## Exercise instructions
1. In the passage on elderly housing in Nigeria, reproduce the text from "Despite worldwide increase" up to and including "last 15 years.".
2. Condense the paragraph of the passage on elderly housing in Nigeria that begins "Despite worldwide increase" into a bulleted list that keeps its main facts.
3. According to the passage on elderly housing in Nigeria, what is the recent average life expectancy of Nigerians?

## Quoted passage
Our population is ageing rapidly, with the recent average life expectancy of Nigerians put at 54.5 years for both males and females. Therefore providing good elderly care becomes increasingly important. Many elderly Nigerians are in bad health and most live in dilapidated homes, but wouldn’t it be a worthy idea if we make efforts at creating a suitable home for the elderly?
Despite worldwide increase by five years in life expectancy with Africa seeing the biggest improvement, Nigeria is among the seven countries with the lowest scores with average of 54.5 years for both men and women. The World Health Statistics 2016 published by the World Health Organisation (WHO) and first reported in DailMailUk revealed that life expectancy worldwide has increased by about five years in the last 15 years.
Simply put, the number of elderly Nigerians is on the decline. Now that is an issue for another day. As it is in developed countries, it is paramount that attention should go to building designs and architecture in relation to the population of the elderly in Nigeria. There is an increasing need for buildings to be designed especially in a way that will ensure greater safety and comfort for the elderly and physically disabled. Buildings with no steps at the entrance and handrails on the stairs and in the bathtub, is becoming more and more common. Hence, the building of houses for a comfortable life in old age should begin to attract widespread attention.

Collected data
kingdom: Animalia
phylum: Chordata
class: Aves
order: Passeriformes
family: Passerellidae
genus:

## Results of the tasks
1.
Despite worldwide increase by five years in life expectancy with Africa seeing the biggest improvement, Nigeria is among the seven countries with the lowest scores with average of 54.5 years for both men and women. The World Health Statistics 2016 published by the World Health Organisation (WHO) and first reported in DailMailUk revealed that life expectancy worldwide has increased by about five years in the last 15 years.

2.
- Worldwide life expectancy has risen by about five years over the last 15 years, and Africa saw the biggest improvement.
- Nigeria is among the seven countries with the lowest scores, with an average of 54.5 years for both men and women.
- These figures come from the World Health Statistics 2016, published by the World Health Organisation (WHO).

3. It is 54.5 years for both males and females.